But, never fear, Mrs. Bennet is still firmly focused on traditional marriage to unattached men of means for her five daughters; Mr Bennet is his curmudgeonly self; the younger sisters are as superficial and silly as in the original; and there is the same irresistible combination of biting Austenesque snarkiness, romantic misadventures and misunderstandings, lovers’ quarrels, pathos, heartbreak, sidesplitting one-liners, comic absurdity, and, of course, all that ends well.

Jane Austen is well known for taking the popular courtship plot of the 18th century and transforming it into her own unique brand of incisive social satire combined with the enduring appeal of a romantic love story.  But what is it about Austen that inspires these ongoing adaptations and updates?

In the PBS interview Curtis Sittenfeld said it is the way Austen’s plots create sexual tension by throwing obstacles, misunderstandings, and bad timing in the path of powerful attraction.  You have these two characters who are obviously drawn to each other but who either resist that attraction or manage to miss every opportunity for any kind of consummation, even if it’s just that first confession of romantic feeling or that first kiss. 

As Shakespeare said, “the course of true love never did run smooth,” and Austen was a genius for dramatizing, not only that proverb, but also the sheer foolishness and comic absurdity that seems to accompany the human experience of either looking for love, stumbling over it, or missing it entirely.  At the same time, she could capture the authentic pathos of human longing and the joy of fulfillment.
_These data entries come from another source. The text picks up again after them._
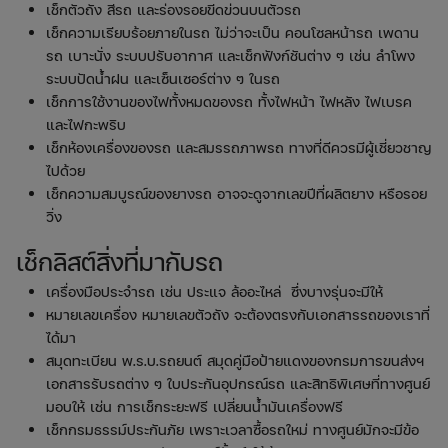
เช็กตัวถัง สีรถ และร่องรอยขีดข่วนบนตัวรถ
เช็กความเรียบร้อยภายในรถ ไม่ว่าจะเป็น คอนโซลหน้ารถ เพดาน
รถ เบาะนั่ง ระบบปรับอากาศ และเช็กฟังก์ชันต่าง ๆ เช่น ลำโพง
ระบบปัดน้ำฝน และเซ็นเซอร์ต่าง ๆ ในรถ
เช็กการใช้งานของไฟทั้งหมดของรถ ทั้งไฟหน้า ไฟหลัง ไฟเบรค
และไฟกะพริบ
เช็กห้องเครื่องของรถ และสมรรถภาพรถ ทางที่ดีควรมีผู้เชี่ยวชาญ
ไปด้วย
เช็กความสมบูรณ์ของยางรถ อาจจะดูจากเลขปีที่ผลิตยาง หรือรอย
วิ่ง
เช็กลิสต์สิ่งที่มากับรถ
เครื่องมือประจำรถ เช่น ประแจ ล้ออะไหล่ ซึ่งบางรุ่นจะมีให้
หมายเลขเครื่อง หมายเลขตัวถัง จะต้องตรงกับเอกสารรถของเราที่
ได้มา
สมุดทะเบียน พ.ร.บ.รถยนต์ สมุดคู่มือป้ายแดงของกรมการขนส่งฯ
เอกสารรับรถต่าง ๆ ใบประกันอุปกรณ์รถ และสิทธิพิเศษที่ทางศูนย์
มอบให้ เช่น การเช็กระยะฟรี เปลี่ยนน้ำมันเครื่องฟรี
เช็กกรมธรรม์ประกันภัย เพราะเวลาซื้อรถใหม่ ทางศูนย์มักจะมีข้อ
In Pride and Prejudice, we have two characters, both determined to preserve their dignity while in the throes of a strong attraction; both caught in a web of circumstance, gossip, and misunderstanding; leading to a kind of love-hate relationship that raises the sexual tension to an extreme level, until neither the characters nor the reader can stand it no more.
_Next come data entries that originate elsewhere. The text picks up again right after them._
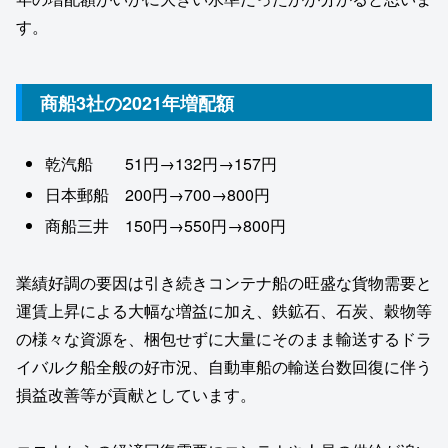
す。
商船3社の2021年増配額
乾汽船 51円→132円→157円
日本郵船 200円→700→800円
商船三井 150円→550円→800円
業績好調の要因は引き続きコンテナ船の旺盛な貨物需要と
運賃上昇による大幅な増益に加え、鉄鉱石、石炭、穀物等
の様々な資源を、梱包せずに大量にそのまま輸送するドラ
イバルク船全般の好市況、自動車船の輸送台数回復に伴う
損益改善等が貢献としています。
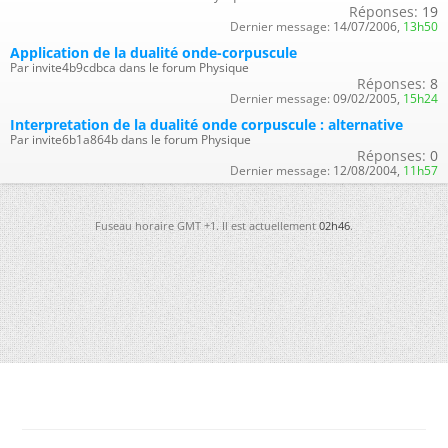
Réponses:
19
Dernier message:
14/07/2006,
13h50
Application de la dualité onde-corpuscule
Par invite4b9cdbca dans le forum Physique
Réponses:
8
Dernier message:
09/02/2005,
15h24
Interpretation de la dualité onde corpuscule : alternative
Par invite6b1a864b dans le forum Physique
Réponses:
0
Dernier message:
12/08/2004,
11h57
Fuseau horaire GMT +1. Il est actuellement
02h46
.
This love-hate relationship is manifested in a martial arts duel between Elizabeth and Darcy in the Zombie version, and if anyone doubts the sub-text, it is fully revealed when Darcy’s sword slices off the buttons off Elizabeth’s bodice.  In Eligible Darcy and Elizabeth have what she calls “hate sex” because their mutual attraction is always masked by their constant conversational sniping.

But for all the humor in these romantic situations, Austen does not ignore the tears that lie just below the surface when human longing is frustrated or denied.  Indeed it is that depiction of genuine human suffering in romance that is a major part of her enduring appeal.

Similarly, for all the outlandish comedy in Eligible, like Austen, Curtis Sittenfeld recognizes the emotional pain that often accompanies the human drama of love and romance.  At one point Elizabeth, having finally admitted to herself her attraction to and longing for Darcy, is certain that Darcy is actually dating Bingley’s sister, Caroline.  She goes for her usual run, shedding tears most of the way, then collapses on a park bench, puts her face in her hands, and sobs.  A black woman passing by stops to check on her, and the normally reserved Elizabeth, exclaims to this stranger, “I am heartbroken!”  The woman responds, “Oh, honey, aren’t we all?”  I include the detail about the stranger’s race because it underscores part of the appeal of Jane Austen that Sittenfeld captures, namely her representation of human experience that transcends, not only race, but all the other social categories we use to divide ourselves from one another. 

And for all the spoofs, parodies, updates, and adaptations of Jane Austen, it is that universal human experience, whether it be comic, romantic, or tragic, at the heart of her novels that ensures her reputation and standing as, not only a perennial favorite, but as a classic writer of literature.